Recently released text of the “secret” U.S.T.R. IPR proposal in the US-Thai FTA is much worse than suspected (it is far more restrictive than CAFTA or Peru for example). Its TRIPS-plus/Doha-minus provisions include:

  1. Scope of patent - "patents shall be available for any new uses or methods of using a known product." This provision allows ever-greening of patents whereby minor changes in formulation or additional clinical uses are used to extend the 20-year patent term already given to the basic pharmaceutical product.

  2. No allowance of pre-grant opposition. The disallowance of pre-grant opposition would prevent procedures like those just concluded in India where an invalid patent claim on Gleevec was defeated before rather than after the patent was granted. Pre-grant opposition procedures allow intervenors to challenge weak patent applications by providing critical, but sometimes non-disclosed, information to patent examination offices before patents are improvidently granted.

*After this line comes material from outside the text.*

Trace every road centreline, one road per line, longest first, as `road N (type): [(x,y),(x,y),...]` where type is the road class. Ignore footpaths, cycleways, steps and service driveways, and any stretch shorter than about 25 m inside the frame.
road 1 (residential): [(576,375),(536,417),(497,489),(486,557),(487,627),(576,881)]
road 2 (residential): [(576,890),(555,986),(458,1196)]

  3. Compulsory licenses are limited to those that remedy anti-competitive practices, that permit public non-commercial use, or that are in response to a national emergency or other matter of extreme urgency. This attempt to limit grounds for compulsory licenses is patently TRIPS- and Doha-plus. Developing countries, including Thailand, fought long and hard to clarify that countries are free to grant compulsory license for health related purposes without restrictions. Despite signing on to the Doha Declaration on the TRIPS Agreement and Public Health, the U.S. has consistently sought to limit the application of compulsory licenses to competition cases, emergencies, and government use. However, in more recent negotiations with developing countries in Central America and the Andes, the U.S. has not succeeded in restricting compulsory license rights in the text of FTAs, but it is now trying to do so in Thailand. (Note: such a limitation might well impact the scope of so-called public health side letters.)

  4. Public non-commercial use and emergency licenses are limited to use "by the government or third parties authorized by the government" and thus could limit private sector utilization of cheaper medicines. Compensation for such CLs has to be "reasonable and entire compensation," a compensation standard higher than that required by the TRIPS Agreement. Finally, such CLs may not require the patent holder to provide undisclosed information or technical know-how, limitations that might foreclose effective utilization of an issued license.

  5. Delays in granting patents longer than 4 years shall result in an extension of the patent term. Although the length of any such extension is unspecified, the cost of these unwarranted extensions will be borne by government and consumers who will wait longer for cheaper generic equivalents.

  6. Unreasonable delays in granting marketing approval shall result in an extension of the patent term. The length of delay and of extensions are not specified, but once again patent holders will get longer patent terms that will delay generic competition.

  7. Data exclusivity of 5 years is granted for both disclosed and undisclosed data, whether based on safety and efficacy data or on evidence of marketing approval, whenever Thailand relies on such data or evidence of marketing approval. No matter how Thailand relies on registration (clinical) data provided by originators and no matter how it might choose to rely a prior registration of the identical product domestically or elsewhere, the 5-year data exclusivity rule will given originators another impenetrable form of market exclusivity. This exclusivity will apply even if a patent has not been filed in Thailand and even if the patent term expires.

  8. Data exclusivity is for new pharmaceutical products that does not include a previously approved chemical entity. (Note: it's unclear whether this term is substantially different from the TRIPS term, "new chemical entity).

  9. Data exclusivity of 3 years is granted for marketing approvals of new uses of existing pharmaceutical products if based on new clinical information. Just as drug companies will be able to evergreen patents, they will be able to evergreen generic drug registration for new uses.

  10. The US proposal provides for full patent/registration linkage, meaning that Thailand’s drug regulatory agency will be required to confirm that there are no existing patent claims (valid or invalid) implicated in the new generic product – if there are such patents claims, the agency must refuse to grant marketing approval. The agency must also inform the patent holder of a potential infringing registration application so that it can enforce its rights.